Dozens of cops, who you would think might have something better to do, like nothing, got involved in the pursuit of Hal, as he eluded his would-be captors by jumping into lakes, streaking past a film crew shooting some Hollywood epic in the park, and leaping high fences. Finally, after two days of thrilling escapes worthy of a dozen car-chase scenes, he was shot, for his own good, of course, with a tranquilizer dart amid the rocks and woods of a rugged area in the park a mile north of where he was first seen.

He had survived all sorts of hazards at that point. He must have wandered down from the hills of the Hudson High- lands, where coyotes commonly roam, some 50 miles to the north, dodging traffic and real-estate agents down through the Westchester County suburbs and the Bronx, crossing over a railroad trestle or swimming the Harlem River to get into Manhattan without having to pay the exorbitant bridge and tunnel tolls imposed on most visitors. The speculation was that he had kept to the edge of the Hudson River along the west side of Manhattan, then boldly headed east past a mile of pricey apartments and shops to get over to Central Park, where the piles of feathers he left behind indicated that he had eaten quite well (and the same dish, canardfrais au parc central avec pigeon gras, would undoubtedly have run $50 or $60 as an entree at nearby restaurants).

But the ultimate hazard awaited the daring and handsome young (I-year-old) coyote. Bureaucracy and its Procedures. Good intentions abounded. He was, the announcement came, to be taken upstate and released somewhere in the Adirondack Mountains. How long could that take, for God’s sake? You can drive up there from the city in five hours at most. Ten days later came the news that Hal had suddenly died in the custody of the state Department of Environmental Conservation, just as they were finally almost ready to get around to taking him upstate and setting him free. An expert’s report was due, of course, but it was quickly revealed that the officials “caring for” the coyote had, according to the New York Post story, “aggressively hogtied the animal, wrapped his snout in tape and lassoed his neck because they feared being bitten…. Both his forelegs and hind legs were roped together … Workers [preparing to tag him] also held him in a noose using a ‘catchpole’ normally considered safe.”

There was no indication whether the tape around his snout was red, but it was all clearly the equivalent of making him fill out forms, processing his application in triplicate, auditing him and certifying him, running a background and credit check, and looking into whether he had any unpaid parking tickets, while compelling him to wait, and to wait, and then wait some more for release from the bureaucrats’ protocol-encumbered clutches.
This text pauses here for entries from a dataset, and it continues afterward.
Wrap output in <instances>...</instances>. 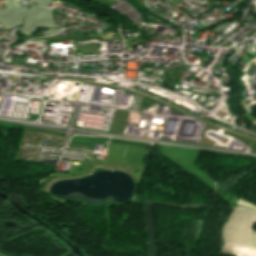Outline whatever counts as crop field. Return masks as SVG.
<instances>
[{"instance_id":"1","label":"crop field","mask_w":256,"mask_h":256,"mask_svg":"<svg viewBox=\"0 0 256 256\" xmlns=\"http://www.w3.org/2000/svg\"><path fill=\"white\" fill-rule=\"evenodd\" d=\"M255 215L254 211L235 209L224 227L225 244L250 247Z\"/></svg>"},{"instance_id":"2","label":"crop field","mask_w":256,"mask_h":256,"mask_svg":"<svg viewBox=\"0 0 256 256\" xmlns=\"http://www.w3.org/2000/svg\"><path fill=\"white\" fill-rule=\"evenodd\" d=\"M200 150L161 145V154L168 157L171 161L177 164L181 169L187 171L189 174L193 175L198 181L203 183L208 188L215 190L214 180L208 177L206 174L200 172L196 167L192 165L195 158L199 154ZM180 160L181 162L176 161Z\"/></svg>"},{"instance_id":"3","label":"crop field","mask_w":256,"mask_h":256,"mask_svg":"<svg viewBox=\"0 0 256 256\" xmlns=\"http://www.w3.org/2000/svg\"><path fill=\"white\" fill-rule=\"evenodd\" d=\"M144 202V210H145V220H146V230L148 234L149 240V253L150 256H158L156 250V235L153 225V218H152V203L164 206H173L168 204H160L149 200H142ZM175 207H207V205H182V206H175Z\"/></svg>"},{"instance_id":"4","label":"crop field","mask_w":256,"mask_h":256,"mask_svg":"<svg viewBox=\"0 0 256 256\" xmlns=\"http://www.w3.org/2000/svg\"><path fill=\"white\" fill-rule=\"evenodd\" d=\"M237 204L240 205V206L246 207V208H252V209H255V210H256V206H252V205H250V204H248V203H246V202H243V201H241V200H239V201L237 202Z\"/></svg>"},{"instance_id":"5","label":"crop field","mask_w":256,"mask_h":256,"mask_svg":"<svg viewBox=\"0 0 256 256\" xmlns=\"http://www.w3.org/2000/svg\"><path fill=\"white\" fill-rule=\"evenodd\" d=\"M252 247L256 248V232H254V237H253V245Z\"/></svg>"},{"instance_id":"6","label":"crop field","mask_w":256,"mask_h":256,"mask_svg":"<svg viewBox=\"0 0 256 256\" xmlns=\"http://www.w3.org/2000/svg\"><path fill=\"white\" fill-rule=\"evenodd\" d=\"M5 1H7V0H5Z\"/></svg>"}]
</instances>
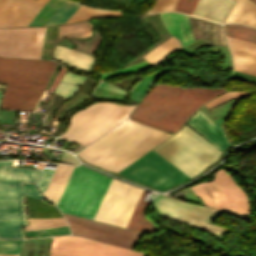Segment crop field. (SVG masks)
Instances as JSON below:
<instances>
[{
	"mask_svg": "<svg viewBox=\"0 0 256 256\" xmlns=\"http://www.w3.org/2000/svg\"><path fill=\"white\" fill-rule=\"evenodd\" d=\"M160 16H161V19H162L166 29L169 32L173 33L182 42L183 46L192 42V41H194L188 16L184 15L188 24H189L191 37L188 33L187 24H186V21L184 20V18L182 16V14H179V13H160ZM179 17H180V19L182 20V22L184 24L185 33H186V37L188 38V41H187V39L184 35L182 23H181Z\"/></svg>",
	"mask_w": 256,
	"mask_h": 256,
	"instance_id": "crop-field-21",
	"label": "crop field"
},
{
	"mask_svg": "<svg viewBox=\"0 0 256 256\" xmlns=\"http://www.w3.org/2000/svg\"><path fill=\"white\" fill-rule=\"evenodd\" d=\"M142 191L112 179L93 219L125 228Z\"/></svg>",
	"mask_w": 256,
	"mask_h": 256,
	"instance_id": "crop-field-9",
	"label": "crop field"
},
{
	"mask_svg": "<svg viewBox=\"0 0 256 256\" xmlns=\"http://www.w3.org/2000/svg\"><path fill=\"white\" fill-rule=\"evenodd\" d=\"M224 29L227 36L256 43V30L254 29L239 25H225Z\"/></svg>",
	"mask_w": 256,
	"mask_h": 256,
	"instance_id": "crop-field-31",
	"label": "crop field"
},
{
	"mask_svg": "<svg viewBox=\"0 0 256 256\" xmlns=\"http://www.w3.org/2000/svg\"><path fill=\"white\" fill-rule=\"evenodd\" d=\"M68 220L73 234L100 242L131 249L141 233L63 214Z\"/></svg>",
	"mask_w": 256,
	"mask_h": 256,
	"instance_id": "crop-field-13",
	"label": "crop field"
},
{
	"mask_svg": "<svg viewBox=\"0 0 256 256\" xmlns=\"http://www.w3.org/2000/svg\"><path fill=\"white\" fill-rule=\"evenodd\" d=\"M145 193L146 191L144 190L132 214V217L126 227L127 229H131V230H135L143 233H149V232L158 230V228L143 215L148 205V202L142 201Z\"/></svg>",
	"mask_w": 256,
	"mask_h": 256,
	"instance_id": "crop-field-23",
	"label": "crop field"
},
{
	"mask_svg": "<svg viewBox=\"0 0 256 256\" xmlns=\"http://www.w3.org/2000/svg\"><path fill=\"white\" fill-rule=\"evenodd\" d=\"M122 11H103L99 9L81 6L68 20V22L80 21L90 18L121 16ZM67 22V23H68Z\"/></svg>",
	"mask_w": 256,
	"mask_h": 256,
	"instance_id": "crop-field-25",
	"label": "crop field"
},
{
	"mask_svg": "<svg viewBox=\"0 0 256 256\" xmlns=\"http://www.w3.org/2000/svg\"><path fill=\"white\" fill-rule=\"evenodd\" d=\"M152 65H150L149 63H147L146 61H141L137 64L122 68L120 70H115V71H110V72H104V73H98L103 79L106 78H110L113 76H117L120 74H124V73H129V72H133L139 69H143V68H147V67H151Z\"/></svg>",
	"mask_w": 256,
	"mask_h": 256,
	"instance_id": "crop-field-35",
	"label": "crop field"
},
{
	"mask_svg": "<svg viewBox=\"0 0 256 256\" xmlns=\"http://www.w3.org/2000/svg\"><path fill=\"white\" fill-rule=\"evenodd\" d=\"M174 1L171 0H156L154 8L149 10V12L155 11H173L175 6Z\"/></svg>",
	"mask_w": 256,
	"mask_h": 256,
	"instance_id": "crop-field-39",
	"label": "crop field"
},
{
	"mask_svg": "<svg viewBox=\"0 0 256 256\" xmlns=\"http://www.w3.org/2000/svg\"><path fill=\"white\" fill-rule=\"evenodd\" d=\"M26 203H45L35 198L25 195ZM27 207H44L51 206L49 204H26ZM45 208H56V207H45ZM27 210H58V209H27ZM28 217H39V218H55L62 217L59 211H27Z\"/></svg>",
	"mask_w": 256,
	"mask_h": 256,
	"instance_id": "crop-field-30",
	"label": "crop field"
},
{
	"mask_svg": "<svg viewBox=\"0 0 256 256\" xmlns=\"http://www.w3.org/2000/svg\"><path fill=\"white\" fill-rule=\"evenodd\" d=\"M59 161L74 164V165H78L79 163L73 156L69 155L66 152L63 153Z\"/></svg>",
	"mask_w": 256,
	"mask_h": 256,
	"instance_id": "crop-field-42",
	"label": "crop field"
},
{
	"mask_svg": "<svg viewBox=\"0 0 256 256\" xmlns=\"http://www.w3.org/2000/svg\"><path fill=\"white\" fill-rule=\"evenodd\" d=\"M74 167L58 164L56 171L44 193L47 200L56 204Z\"/></svg>",
	"mask_w": 256,
	"mask_h": 256,
	"instance_id": "crop-field-22",
	"label": "crop field"
},
{
	"mask_svg": "<svg viewBox=\"0 0 256 256\" xmlns=\"http://www.w3.org/2000/svg\"><path fill=\"white\" fill-rule=\"evenodd\" d=\"M181 48L180 42L173 36L157 46L143 58L153 66L160 63L166 56Z\"/></svg>",
	"mask_w": 256,
	"mask_h": 256,
	"instance_id": "crop-field-24",
	"label": "crop field"
},
{
	"mask_svg": "<svg viewBox=\"0 0 256 256\" xmlns=\"http://www.w3.org/2000/svg\"><path fill=\"white\" fill-rule=\"evenodd\" d=\"M27 220L30 226L25 227V230L68 225L64 218H56V219L27 218Z\"/></svg>",
	"mask_w": 256,
	"mask_h": 256,
	"instance_id": "crop-field-33",
	"label": "crop field"
},
{
	"mask_svg": "<svg viewBox=\"0 0 256 256\" xmlns=\"http://www.w3.org/2000/svg\"><path fill=\"white\" fill-rule=\"evenodd\" d=\"M134 107L112 103H97L89 106L72 116L69 128L60 138L86 146L127 118Z\"/></svg>",
	"mask_w": 256,
	"mask_h": 256,
	"instance_id": "crop-field-7",
	"label": "crop field"
},
{
	"mask_svg": "<svg viewBox=\"0 0 256 256\" xmlns=\"http://www.w3.org/2000/svg\"><path fill=\"white\" fill-rule=\"evenodd\" d=\"M111 179L84 166L75 167L56 206L92 219Z\"/></svg>",
	"mask_w": 256,
	"mask_h": 256,
	"instance_id": "crop-field-5",
	"label": "crop field"
},
{
	"mask_svg": "<svg viewBox=\"0 0 256 256\" xmlns=\"http://www.w3.org/2000/svg\"><path fill=\"white\" fill-rule=\"evenodd\" d=\"M24 240H0V254H19ZM18 256V255H0Z\"/></svg>",
	"mask_w": 256,
	"mask_h": 256,
	"instance_id": "crop-field-34",
	"label": "crop field"
},
{
	"mask_svg": "<svg viewBox=\"0 0 256 256\" xmlns=\"http://www.w3.org/2000/svg\"><path fill=\"white\" fill-rule=\"evenodd\" d=\"M23 193L38 198L42 199V196L40 195L39 191L33 186V185H23Z\"/></svg>",
	"mask_w": 256,
	"mask_h": 256,
	"instance_id": "crop-field-41",
	"label": "crop field"
},
{
	"mask_svg": "<svg viewBox=\"0 0 256 256\" xmlns=\"http://www.w3.org/2000/svg\"><path fill=\"white\" fill-rule=\"evenodd\" d=\"M224 23H240L256 28V5L250 0H236Z\"/></svg>",
	"mask_w": 256,
	"mask_h": 256,
	"instance_id": "crop-field-19",
	"label": "crop field"
},
{
	"mask_svg": "<svg viewBox=\"0 0 256 256\" xmlns=\"http://www.w3.org/2000/svg\"><path fill=\"white\" fill-rule=\"evenodd\" d=\"M234 70L256 76V44L227 37Z\"/></svg>",
	"mask_w": 256,
	"mask_h": 256,
	"instance_id": "crop-field-16",
	"label": "crop field"
},
{
	"mask_svg": "<svg viewBox=\"0 0 256 256\" xmlns=\"http://www.w3.org/2000/svg\"><path fill=\"white\" fill-rule=\"evenodd\" d=\"M84 79H85L84 76H77L75 74L67 72L65 74L63 80L61 81V83L59 84L57 89L55 90V93L61 95L62 97H64L66 99L71 94H73L78 87L76 85H72V84H68V83L80 84ZM66 82H68V83H66Z\"/></svg>",
	"mask_w": 256,
	"mask_h": 256,
	"instance_id": "crop-field-29",
	"label": "crop field"
},
{
	"mask_svg": "<svg viewBox=\"0 0 256 256\" xmlns=\"http://www.w3.org/2000/svg\"><path fill=\"white\" fill-rule=\"evenodd\" d=\"M189 124L196 128L206 137L207 140L213 143L221 151L224 147L231 145L226 141L223 131L219 128V126L212 122L202 112H197L189 121Z\"/></svg>",
	"mask_w": 256,
	"mask_h": 256,
	"instance_id": "crop-field-17",
	"label": "crop field"
},
{
	"mask_svg": "<svg viewBox=\"0 0 256 256\" xmlns=\"http://www.w3.org/2000/svg\"><path fill=\"white\" fill-rule=\"evenodd\" d=\"M66 71V68L62 66V68L60 69L51 89H50V92H53V90L56 88L58 82L60 81V79L62 78L63 74L65 73Z\"/></svg>",
	"mask_w": 256,
	"mask_h": 256,
	"instance_id": "crop-field-44",
	"label": "crop field"
},
{
	"mask_svg": "<svg viewBox=\"0 0 256 256\" xmlns=\"http://www.w3.org/2000/svg\"><path fill=\"white\" fill-rule=\"evenodd\" d=\"M12 160L0 161V237L24 238L27 225L21 183H35L41 170L9 168Z\"/></svg>",
	"mask_w": 256,
	"mask_h": 256,
	"instance_id": "crop-field-4",
	"label": "crop field"
},
{
	"mask_svg": "<svg viewBox=\"0 0 256 256\" xmlns=\"http://www.w3.org/2000/svg\"><path fill=\"white\" fill-rule=\"evenodd\" d=\"M2 93H3V91H0V99H1V97H2Z\"/></svg>",
	"mask_w": 256,
	"mask_h": 256,
	"instance_id": "crop-field-47",
	"label": "crop field"
},
{
	"mask_svg": "<svg viewBox=\"0 0 256 256\" xmlns=\"http://www.w3.org/2000/svg\"><path fill=\"white\" fill-rule=\"evenodd\" d=\"M154 150L190 177L218 160L221 152L186 125Z\"/></svg>",
	"mask_w": 256,
	"mask_h": 256,
	"instance_id": "crop-field-6",
	"label": "crop field"
},
{
	"mask_svg": "<svg viewBox=\"0 0 256 256\" xmlns=\"http://www.w3.org/2000/svg\"><path fill=\"white\" fill-rule=\"evenodd\" d=\"M50 256H64V255H60V254H56V253H52L51 252V255Z\"/></svg>",
	"mask_w": 256,
	"mask_h": 256,
	"instance_id": "crop-field-46",
	"label": "crop field"
},
{
	"mask_svg": "<svg viewBox=\"0 0 256 256\" xmlns=\"http://www.w3.org/2000/svg\"><path fill=\"white\" fill-rule=\"evenodd\" d=\"M98 87L108 89V90H112V91L119 92V93L127 95V93L124 92L122 89H120L118 87H115V86H113L109 83H101Z\"/></svg>",
	"mask_w": 256,
	"mask_h": 256,
	"instance_id": "crop-field-43",
	"label": "crop field"
},
{
	"mask_svg": "<svg viewBox=\"0 0 256 256\" xmlns=\"http://www.w3.org/2000/svg\"><path fill=\"white\" fill-rule=\"evenodd\" d=\"M45 29H0V55L40 59Z\"/></svg>",
	"mask_w": 256,
	"mask_h": 256,
	"instance_id": "crop-field-12",
	"label": "crop field"
},
{
	"mask_svg": "<svg viewBox=\"0 0 256 256\" xmlns=\"http://www.w3.org/2000/svg\"><path fill=\"white\" fill-rule=\"evenodd\" d=\"M92 25L87 21L75 24L59 26V39L64 36L70 37H89L91 35Z\"/></svg>",
	"mask_w": 256,
	"mask_h": 256,
	"instance_id": "crop-field-26",
	"label": "crop field"
},
{
	"mask_svg": "<svg viewBox=\"0 0 256 256\" xmlns=\"http://www.w3.org/2000/svg\"><path fill=\"white\" fill-rule=\"evenodd\" d=\"M43 165H44L43 163H39L38 166H37V168L42 169V168H43Z\"/></svg>",
	"mask_w": 256,
	"mask_h": 256,
	"instance_id": "crop-field-45",
	"label": "crop field"
},
{
	"mask_svg": "<svg viewBox=\"0 0 256 256\" xmlns=\"http://www.w3.org/2000/svg\"><path fill=\"white\" fill-rule=\"evenodd\" d=\"M52 252L68 256H141L142 253L134 252L99 242L75 237H55Z\"/></svg>",
	"mask_w": 256,
	"mask_h": 256,
	"instance_id": "crop-field-14",
	"label": "crop field"
},
{
	"mask_svg": "<svg viewBox=\"0 0 256 256\" xmlns=\"http://www.w3.org/2000/svg\"><path fill=\"white\" fill-rule=\"evenodd\" d=\"M214 200L217 209L232 213L250 221L249 201L246 193L235 183L232 176L223 170H218L212 183H204ZM203 183L194 185L191 189L206 205L214 207Z\"/></svg>",
	"mask_w": 256,
	"mask_h": 256,
	"instance_id": "crop-field-8",
	"label": "crop field"
},
{
	"mask_svg": "<svg viewBox=\"0 0 256 256\" xmlns=\"http://www.w3.org/2000/svg\"><path fill=\"white\" fill-rule=\"evenodd\" d=\"M253 1H255V2H256V0H253Z\"/></svg>",
	"mask_w": 256,
	"mask_h": 256,
	"instance_id": "crop-field-48",
	"label": "crop field"
},
{
	"mask_svg": "<svg viewBox=\"0 0 256 256\" xmlns=\"http://www.w3.org/2000/svg\"><path fill=\"white\" fill-rule=\"evenodd\" d=\"M55 63L0 57V81L8 83L2 108L33 111Z\"/></svg>",
	"mask_w": 256,
	"mask_h": 256,
	"instance_id": "crop-field-3",
	"label": "crop field"
},
{
	"mask_svg": "<svg viewBox=\"0 0 256 256\" xmlns=\"http://www.w3.org/2000/svg\"><path fill=\"white\" fill-rule=\"evenodd\" d=\"M165 74V72L162 71H156L150 76H147L140 80L135 87L130 91L132 96L131 99L141 101L142 98L146 95V93L149 91V89L152 87V85Z\"/></svg>",
	"mask_w": 256,
	"mask_h": 256,
	"instance_id": "crop-field-27",
	"label": "crop field"
},
{
	"mask_svg": "<svg viewBox=\"0 0 256 256\" xmlns=\"http://www.w3.org/2000/svg\"><path fill=\"white\" fill-rule=\"evenodd\" d=\"M197 1L198 0H178L175 10L191 15Z\"/></svg>",
	"mask_w": 256,
	"mask_h": 256,
	"instance_id": "crop-field-38",
	"label": "crop field"
},
{
	"mask_svg": "<svg viewBox=\"0 0 256 256\" xmlns=\"http://www.w3.org/2000/svg\"><path fill=\"white\" fill-rule=\"evenodd\" d=\"M153 204L159 216L202 229L219 238L226 230L208 223L222 213L221 211L175 200L160 194Z\"/></svg>",
	"mask_w": 256,
	"mask_h": 256,
	"instance_id": "crop-field-11",
	"label": "crop field"
},
{
	"mask_svg": "<svg viewBox=\"0 0 256 256\" xmlns=\"http://www.w3.org/2000/svg\"><path fill=\"white\" fill-rule=\"evenodd\" d=\"M53 170H47V169H44L38 183H37V186L39 187V189L42 191V193H44L49 181H50V178L53 174Z\"/></svg>",
	"mask_w": 256,
	"mask_h": 256,
	"instance_id": "crop-field-40",
	"label": "crop field"
},
{
	"mask_svg": "<svg viewBox=\"0 0 256 256\" xmlns=\"http://www.w3.org/2000/svg\"><path fill=\"white\" fill-rule=\"evenodd\" d=\"M223 91L156 84L130 118L174 133L204 102Z\"/></svg>",
	"mask_w": 256,
	"mask_h": 256,
	"instance_id": "crop-field-2",
	"label": "crop field"
},
{
	"mask_svg": "<svg viewBox=\"0 0 256 256\" xmlns=\"http://www.w3.org/2000/svg\"><path fill=\"white\" fill-rule=\"evenodd\" d=\"M64 2V0H50L27 26H45Z\"/></svg>",
	"mask_w": 256,
	"mask_h": 256,
	"instance_id": "crop-field-28",
	"label": "crop field"
},
{
	"mask_svg": "<svg viewBox=\"0 0 256 256\" xmlns=\"http://www.w3.org/2000/svg\"><path fill=\"white\" fill-rule=\"evenodd\" d=\"M250 93H236V92H228L226 94H223L215 99H213L212 101H210L209 103L205 104L207 108H211L217 104H219L220 102L222 101H225V100H229V99H236V98H239V97H243V96H246V95H249Z\"/></svg>",
	"mask_w": 256,
	"mask_h": 256,
	"instance_id": "crop-field-37",
	"label": "crop field"
},
{
	"mask_svg": "<svg viewBox=\"0 0 256 256\" xmlns=\"http://www.w3.org/2000/svg\"><path fill=\"white\" fill-rule=\"evenodd\" d=\"M48 0H0V27L26 26Z\"/></svg>",
	"mask_w": 256,
	"mask_h": 256,
	"instance_id": "crop-field-15",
Poor Hal. Having accomplished something heroic all by himself, he couldn’t be left alone. No, he had to be seized hold of and protected by the state … and from what, exactly? What if he had simply been allowed to remain in the park, until he eventually got tired of New York and its frantic pace and decided to make his way back upstate again? Who was threatening him? Drug dealers? Tourists? Publishing agents looking for paperback and TV-movie rights? And aside from a few ducks and not exactly irreplaceable pigeons, no one was being threatened by him. But he was caged and bound until he died, maybe of stress, maybe of despair, since like the rest of us he may have realized that once in officialdom’s smothering embrace it’s all over, you’re never really going to be allowed to be on your own again, you’re hogtied, according to regulations, and for your own good, of course.